These are the questions that the Social Navigator project reporter asked Alevtina Chernikova, rector of the National University of Science and Technology MISiS (NUST MISiS).
Sputnik: Ms Chernikova, NUST MISiS has been hosting the #EdCrunch conference for five years now. What made the 2018 #EdCrunch special?
Alevtina Chernikova: Indeed, for the past five years, NUST MISiS has been the initiator and organizer of the #EdCrunch international educational conference. Its goal is to promote the implementation of new educational technologies on a large scale. This platform has become so much more than just a conference; every year, it becomes an increasingly important, significant, large-scale event, and not only for the academic community, but for the business world as well.
This year, the new project called #EdCrunch University was launched. As part of NUST MISiS, we created a new educational technologies' center to increase the quality and accessibility of education and promote a digital educational environment at our university. We are creating a communications platform for those interested in new technologies and trends in education.
Sputnik: Speaking of higher education in general: How much has it changed over the past, say, ten years?
Alevtina Chernikova: The world is changing rapidly; the professions we know are now becoming history as new ones appear — all of us can see that. Today, it is hard to believe that someday soon there will be no drivers, but many countries are already carrying out unmanned driving projects. At one time, together with Kamaz and Cognitive Technologies company, NUST MISiS had been developing the first Russian unmanned truck. This project is still underway; Kamaz is planning to introduce unmanned transportation on its territory — so far, only there, given the range of obvious obstacles to these trucks' leaving the territory of the plant.
Digitalization is steadily becoming part of our everyday lives. This year's #EdCrunch motto is "Data that transform". We are talking about transforming not only the education system, but the attitude towards it as well. We have to keep learning constantly, every day, in order to stay competitive. Efficient organization, including the organization of education, results in the need for collecting and analyzing big data.
Sputnik: What is big data to you? Why is it so important that even school students must learn to work with them?
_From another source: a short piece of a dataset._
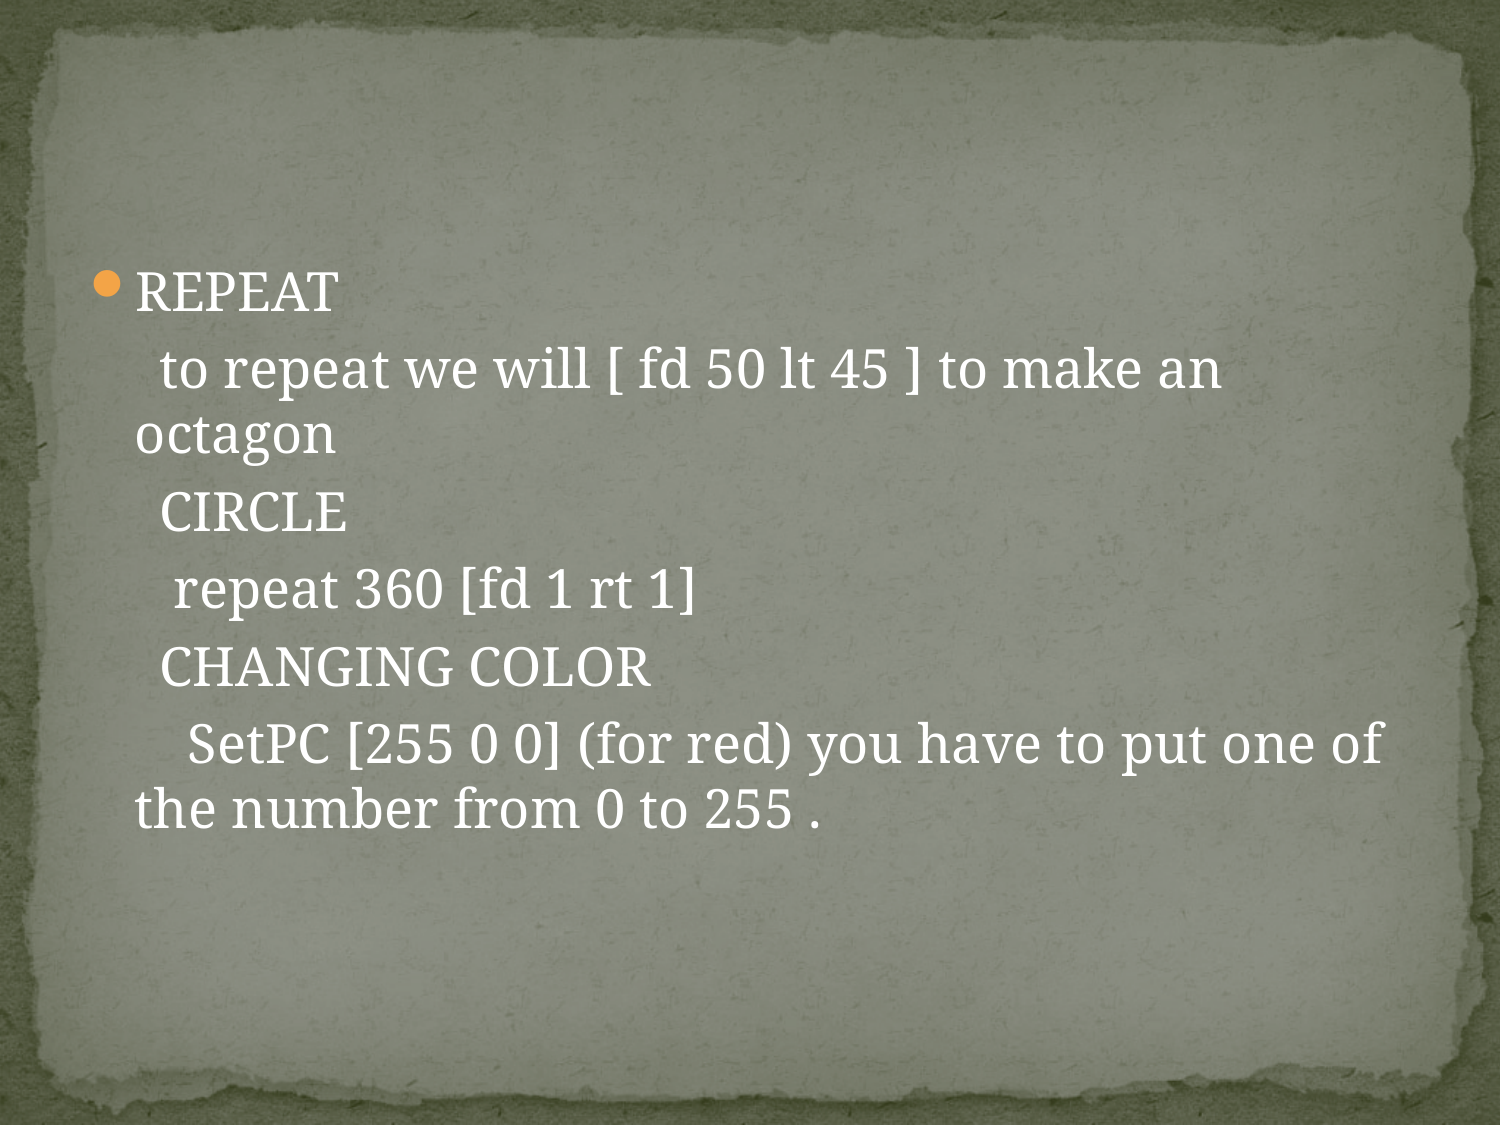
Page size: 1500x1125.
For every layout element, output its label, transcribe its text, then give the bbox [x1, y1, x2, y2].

list REPEAT to repeat we will [ fd 50 lt 45 ] to make an octagon CIRCLE repeat 360 [fd 1 rt 1] CHANGING COLOR SetPC [255 0 0] (for red) you have to put one of the number from 0 to 255 . [75, 249, 1425, 1000]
Alevtina Chernikova: There are plenty of examples. At NUST MISiS, we have a laboratory for creating materials with targeted properties headed by Igor Abrikosov, a NUST MISiS graduate and a professor at Linkoping University, Sweden. This laboratory's scientific equipment includes a supercomputer that works with big data. Together with our colleagues from other Russian and foreign universities, we are now creating a big data system in the field of material science.
Other fields also require the collection and analysis of big data. For instance, doctors make diagnoses based on their professional experience and accumulated statistics. Those who have a system of big data on the development of a certain disease on hand can make a more accurate diagnosis.
During the #EdCrunch2018, founder and CEO of EdX platform Anant Agarwal told us about the results of the research into the concentration of those taking online classes. This research showed that maximum concentration time lasts for no more than six minutes. That does not mean that from now on, all classes should last for no more than six minutes; it means that the students' focus needs to be shifted in due time.
Sputnik: Many see an intelligent machine as a silent competitor, a threat to their professions. That is why some respected academics believe that in their struggle to survive, people will always try to boot the intelligent machines out. What do you think?
Alevtina Chernikova: Everyone has a comfort zone. We all are cautious about a lot of changes in life. But those striving for self-development and personal growth will always have to leave their comfort zones. In this case, computers will always be helpers rather than competitors.
On the opening day of #EdCrunch, children asked if they will be taught by robots in the future. Even today, toy robots help children to learn and understand new things. Adults use computers to learn as well; for instance, during tests to obtain a driving license. But when it comes to education as a process of communicating images, of upbringing, transmitting values, robots will never be able to fully replace teachers — those, who welcome students into the complicated adult life.
The views and opinions expressed in this article are those of the speaker and do not necessarily reflect those of Sputnik.